TASK GOAL:
From the entries, copy each line that includes "scheme".
==== DATA FOR THE TASK ====
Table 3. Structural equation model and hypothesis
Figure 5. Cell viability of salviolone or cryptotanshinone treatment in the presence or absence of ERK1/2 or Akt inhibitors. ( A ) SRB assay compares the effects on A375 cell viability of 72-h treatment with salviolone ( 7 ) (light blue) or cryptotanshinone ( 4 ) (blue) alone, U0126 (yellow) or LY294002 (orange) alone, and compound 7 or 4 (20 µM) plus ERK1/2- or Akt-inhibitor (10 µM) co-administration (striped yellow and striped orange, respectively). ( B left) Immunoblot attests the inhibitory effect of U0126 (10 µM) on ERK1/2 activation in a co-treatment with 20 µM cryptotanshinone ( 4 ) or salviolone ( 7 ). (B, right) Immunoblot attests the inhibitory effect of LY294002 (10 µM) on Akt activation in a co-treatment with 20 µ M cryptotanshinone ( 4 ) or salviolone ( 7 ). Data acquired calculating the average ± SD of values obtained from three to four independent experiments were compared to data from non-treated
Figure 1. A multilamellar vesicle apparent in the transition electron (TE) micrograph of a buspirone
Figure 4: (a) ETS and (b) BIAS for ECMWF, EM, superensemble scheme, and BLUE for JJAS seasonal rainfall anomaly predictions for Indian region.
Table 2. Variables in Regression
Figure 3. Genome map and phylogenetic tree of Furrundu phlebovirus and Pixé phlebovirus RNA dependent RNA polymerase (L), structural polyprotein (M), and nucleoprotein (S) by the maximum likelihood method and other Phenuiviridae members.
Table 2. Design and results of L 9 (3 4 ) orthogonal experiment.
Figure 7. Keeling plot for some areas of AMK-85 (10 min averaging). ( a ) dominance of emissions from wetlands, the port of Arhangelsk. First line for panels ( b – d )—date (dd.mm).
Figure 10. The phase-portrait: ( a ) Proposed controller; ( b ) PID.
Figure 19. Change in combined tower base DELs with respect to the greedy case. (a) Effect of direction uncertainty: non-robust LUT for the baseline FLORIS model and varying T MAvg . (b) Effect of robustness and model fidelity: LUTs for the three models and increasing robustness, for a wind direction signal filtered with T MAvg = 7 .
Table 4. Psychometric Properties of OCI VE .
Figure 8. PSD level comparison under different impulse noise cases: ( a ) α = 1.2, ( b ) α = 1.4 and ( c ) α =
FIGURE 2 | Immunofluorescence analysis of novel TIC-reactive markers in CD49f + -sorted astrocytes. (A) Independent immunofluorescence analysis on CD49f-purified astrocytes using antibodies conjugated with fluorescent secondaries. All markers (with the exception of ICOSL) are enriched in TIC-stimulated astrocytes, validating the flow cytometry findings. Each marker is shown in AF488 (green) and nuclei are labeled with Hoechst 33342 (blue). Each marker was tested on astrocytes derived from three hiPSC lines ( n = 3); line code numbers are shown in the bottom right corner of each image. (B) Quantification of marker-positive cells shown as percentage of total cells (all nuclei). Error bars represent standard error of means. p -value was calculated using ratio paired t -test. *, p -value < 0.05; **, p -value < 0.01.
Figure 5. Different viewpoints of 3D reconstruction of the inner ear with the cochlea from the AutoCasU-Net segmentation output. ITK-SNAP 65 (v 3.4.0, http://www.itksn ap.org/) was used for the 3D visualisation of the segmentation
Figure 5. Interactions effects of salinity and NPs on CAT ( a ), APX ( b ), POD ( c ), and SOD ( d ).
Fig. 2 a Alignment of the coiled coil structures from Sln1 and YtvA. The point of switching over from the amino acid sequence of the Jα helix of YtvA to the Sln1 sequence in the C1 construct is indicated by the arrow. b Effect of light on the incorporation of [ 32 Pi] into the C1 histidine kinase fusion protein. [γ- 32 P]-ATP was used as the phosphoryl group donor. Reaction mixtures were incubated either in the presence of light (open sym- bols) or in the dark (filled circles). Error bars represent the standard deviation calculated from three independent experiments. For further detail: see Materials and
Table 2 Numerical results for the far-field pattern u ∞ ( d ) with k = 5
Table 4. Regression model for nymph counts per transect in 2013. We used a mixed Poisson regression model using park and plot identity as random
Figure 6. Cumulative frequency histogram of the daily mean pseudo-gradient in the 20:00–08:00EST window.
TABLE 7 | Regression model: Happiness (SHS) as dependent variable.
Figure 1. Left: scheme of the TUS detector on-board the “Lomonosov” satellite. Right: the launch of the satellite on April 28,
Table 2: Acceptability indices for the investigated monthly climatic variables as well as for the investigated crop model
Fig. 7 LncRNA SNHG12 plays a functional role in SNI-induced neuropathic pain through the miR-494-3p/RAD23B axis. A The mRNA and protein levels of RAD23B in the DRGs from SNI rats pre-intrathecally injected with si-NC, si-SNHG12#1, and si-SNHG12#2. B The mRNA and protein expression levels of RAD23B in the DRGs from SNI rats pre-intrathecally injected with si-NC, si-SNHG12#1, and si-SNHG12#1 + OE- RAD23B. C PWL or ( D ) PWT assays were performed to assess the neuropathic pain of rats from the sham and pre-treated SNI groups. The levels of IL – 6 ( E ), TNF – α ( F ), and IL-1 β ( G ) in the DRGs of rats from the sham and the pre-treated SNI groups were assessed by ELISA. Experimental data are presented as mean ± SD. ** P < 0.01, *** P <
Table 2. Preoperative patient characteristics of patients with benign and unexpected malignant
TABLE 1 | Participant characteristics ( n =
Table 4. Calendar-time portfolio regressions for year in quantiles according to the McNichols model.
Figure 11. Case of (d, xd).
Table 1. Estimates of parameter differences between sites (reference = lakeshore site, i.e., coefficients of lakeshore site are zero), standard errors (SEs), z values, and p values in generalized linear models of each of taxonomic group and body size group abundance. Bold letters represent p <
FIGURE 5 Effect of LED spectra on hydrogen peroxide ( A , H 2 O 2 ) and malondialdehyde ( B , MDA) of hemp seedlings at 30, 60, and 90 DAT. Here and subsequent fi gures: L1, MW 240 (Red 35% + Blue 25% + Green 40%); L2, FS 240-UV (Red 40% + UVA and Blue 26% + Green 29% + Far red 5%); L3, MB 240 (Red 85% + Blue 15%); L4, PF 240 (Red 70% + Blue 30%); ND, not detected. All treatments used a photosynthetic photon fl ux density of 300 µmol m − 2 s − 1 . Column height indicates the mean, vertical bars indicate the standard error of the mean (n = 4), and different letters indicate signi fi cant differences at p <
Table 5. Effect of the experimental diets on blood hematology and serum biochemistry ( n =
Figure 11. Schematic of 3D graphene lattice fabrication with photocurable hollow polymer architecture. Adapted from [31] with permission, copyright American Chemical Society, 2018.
====
EXERCISE OUTPUT:
Figure 4: (a) ETS and (b) BIAS for ECMWF, EM, superensemble scheme, and BLUE for JJAS seasonal rainfall anomaly predictions for Indian region.
Figure 1. Left: scheme of the TUS detector on-board the “Lomonosov” satellite. Right: the launch of the satellite on April 28,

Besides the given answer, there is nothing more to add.